Key Points to Remember
- A bar graph represents data using rectangular bars of equal width.
- Bars can be vertical or horizontal.
- The scale determines the value of each division on the axis.
- All bars must have equal gaps between them.
- A double bar graph compares two data sets using two bars per category.
- To draw a bar graph: choose a scale, draw axes, label them, draw bars, and add a title.
- Always read the scale carefully before interpreting values.
Practice Problems
- A bar graph shows the number of students in 5 clubs: Art = 25, Music = 30, Science = 20, Sports = 45, Dance = 35. Which club has the most students?
- Draw a bar graph for the following data — Favourite sport: Cricket = 18, Football = 12, Badminton = 15, Kabaddi = 9.
- In a bar graph, the Y-axis scale is 1 division = 20. A bar reaches the 6th line. What value does it show?
- The rainfall in 4 cities is: Delhi = 80 mm, Mumbai = 250 mm, Chennai = 120 mm, Bengaluru = 90 mm. Find the difference between the highest and lowest rainfall.
- A double bar graph shows boys and girls in 3 sections. Section A: Boys = 22, Girls = 28. Section B: Boys = 25, Girls = 25. Section C: Boys = 30, Girls = 20. Which section has equal numbers?
- From the above data, find the total number of girls across all sections.
- Explain why a scale of 1 division = 100 would be a poor choice if all values are between 5 and 30.
Frequently Asked Questions
Q1. What is a bar graph?
A bar graph is a chart that uses rectangular bars to show data. The height or length of each bar represents the value of the data for that category.
Q2. How do you choose the right scale for a bar graph?
Look at the data values. The scale should make the largest value fit on the graph without making it too tall. Common scales are 1, 2, 5, 10, 20, 50, or 100 per division.
Q3. What is a double bar graph?
A double bar graph shows two bars for each category, placed side by side. It is used to compare two data sets, such as marks in two tests or boys vs girls.
Q4. What is the difference between a bar graph and a pictograph?
A pictograph uses pictures or symbols to represent data. A bar graph uses rectangular bars. Bar graphs are more precise because you can read exact values from the scale.
Q5. Can bars in a bar graph touch each other?
In a standard bar graph, bars have equal gaps between them.

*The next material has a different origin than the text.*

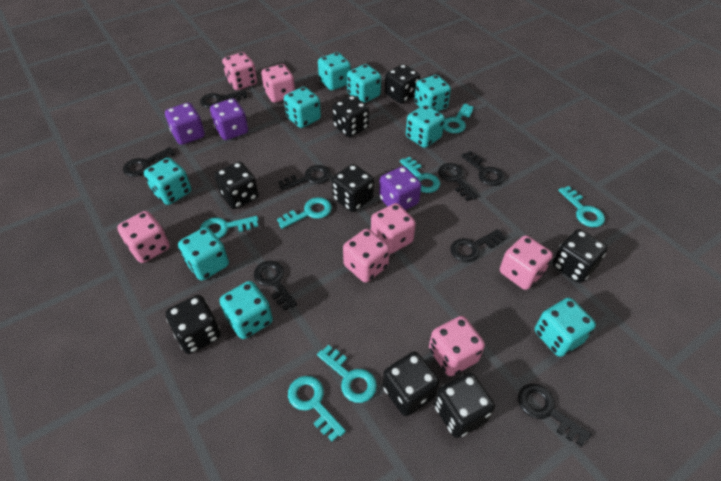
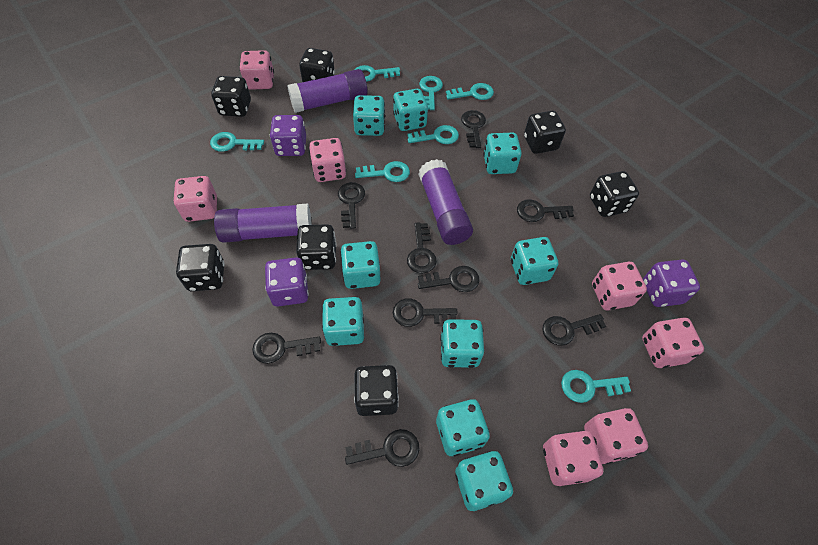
black dice: 8 -> 7
black key: 8 -> 9
purple glue stick: 0 -> 3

In a histogram (studied in higher classes), bars touch each other because the data is continuous.
Q6. How do you find the total from a bar graph?
Read the value of each bar from the scale and add them all together.
Q7. Can a bar graph show negative values?
At the Class 5 level, bar graphs show only positive values. In higher classes, bars can extend below the X-axis to show negative values.
Q8. Why are bar graphs useful?
Bar graphs make it easy to compare data at a glance. You can quickly see which category has the highest or lowest value without reading each number.